El cadáver de Franco pasa primero por El Pardo y se instala al día siguiente en la sala de Columnas del Palacio Real. Llamamientos y colas de fieles y de incrédulos retransmitidas en directo, lo que ayuda a mantener la animación de la espera y a aumentarla. Consejo de Ministros, decretos sobre funerales y sobre la proclamación del Rey. Nada de coronaciones. Una jura sobre las leyes que serían derogadas por necesidades del guión y para alivio de todos. El 22 de noviembre, el presidente de las Cortes pasa el trago de gritar "viva el Rey" metiendo el gazapo de que lo hace "desde la emoción en el recuerdo a Franco". Don Juan Carlos pronuncia un mensaje escueto centrado en la concordia y pasando por algunas menciones como sobre ascuas encendidas. Cómo ilustra repasar cuál fue la reacción del auditorio, aquellas Cortes que terminarían, quién iba a decírselo, haciéndose el haraquiri. Aplauden la mención a Franco y la alusión a Gibraltar (grandes y prolongados aplausos, registra el diario de sesiones). Sólo algunos se atreven débilmente a subrayar la referencia al todavía jefe de la dinastía y padre del rey don Juan de Borbón. En las tribunas no hay más representación extranjera relevante que un siniestro Augusto Pinochet envuelto en un capote gris y parapetado tras unas gafas negras de uniforme de dictador, junto a los Marco filipinos y a uno de los Rockefeller, por entonces vicepresidente de Estados Unidos, sepultado entre un mar de guardaespaldas. Lo demás es frialdad. Luego, los Reyes se encaminan a la capilla ardiente, pero hacen una escala técnica para que doña Sofía cambie su indumentaria y pase del fucsia al negro. Después, el entierro en el Valle de los Caídos.

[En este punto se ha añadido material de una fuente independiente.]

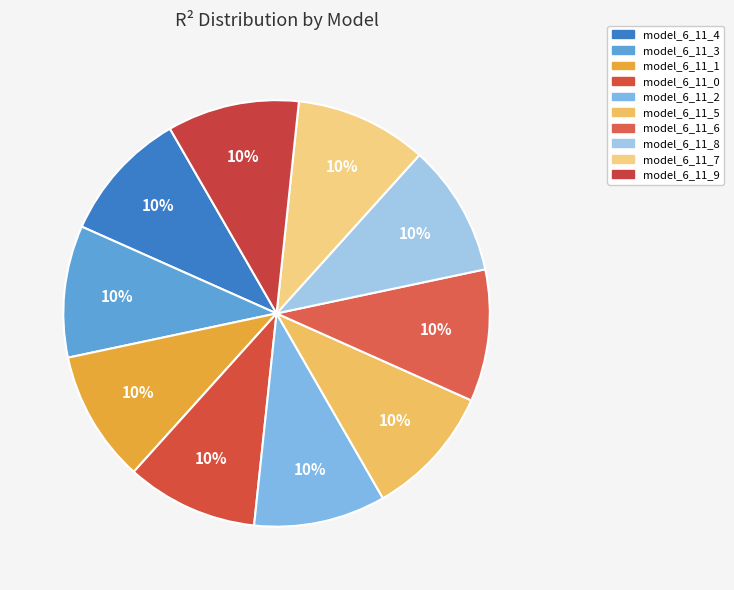

How many segments does this pie chart have?

10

Don Juan Carlos desea inaugurar su reinado con otros parabienes. Por eso se organiza el jueves 27 de noviembre una misa del Espíritu Santo en la iglesia de los Jerónimos. Ese momento permite la venida a España del presidente de la República Francesa Valery Giscard D'Estaing y del presidente de la República Federal Alemana Walter Scheel, que nunca hubieran venido con Franco vivo o para asistir a sus exequias. El Rey cuenta con los buenos auspicios de quienes cuentan en Europa. España puede pensar en salir del lazaretto. La Monarquía puede ser una salida funcional. El cardenal Tarancón, que tantos odios concita de los del búnker, dice en su homilía que la Iglesia se siente comprometida con la nueva situación y que no regateará su estima, su oración ni su colaboración al Rey.

El cardenal, secundado y ayudado en todos sus movimientos por un discreto y eficaz José María Martín Patino, sabe que tiene algún margen mayor que el que tuvo el Rey días antes con Franco todavía corpore insepulto, y por eso pide al Rey que lo sea de todos los españoles, que promueva un reino de justicia en el que quepan todos sin discriminaciones, que ninguna forma de opresión esclavice a nadie y que acoja las diferencias y, respetándolas, las ponga todas al servicio de la comunidad. En la puerta del templo, ante las escalinatas, desfilan las fuerzas que han rendido honores y los invitados siguen a los Reyes a Palacio, donde se ofrece un almuerzo. Hay algunos curiosos al paso, pero el entusiasmo hacia el Rey sobrevendrá años después cuando se juegue y se gane la Corona, cuando empiece a verse clara la importancia del papel que ha jugado en la recuperación de las libertades de todos, como motor del cambio. Nada se le concedió por adelantado. Ahora, sí, ¡viva el Rey!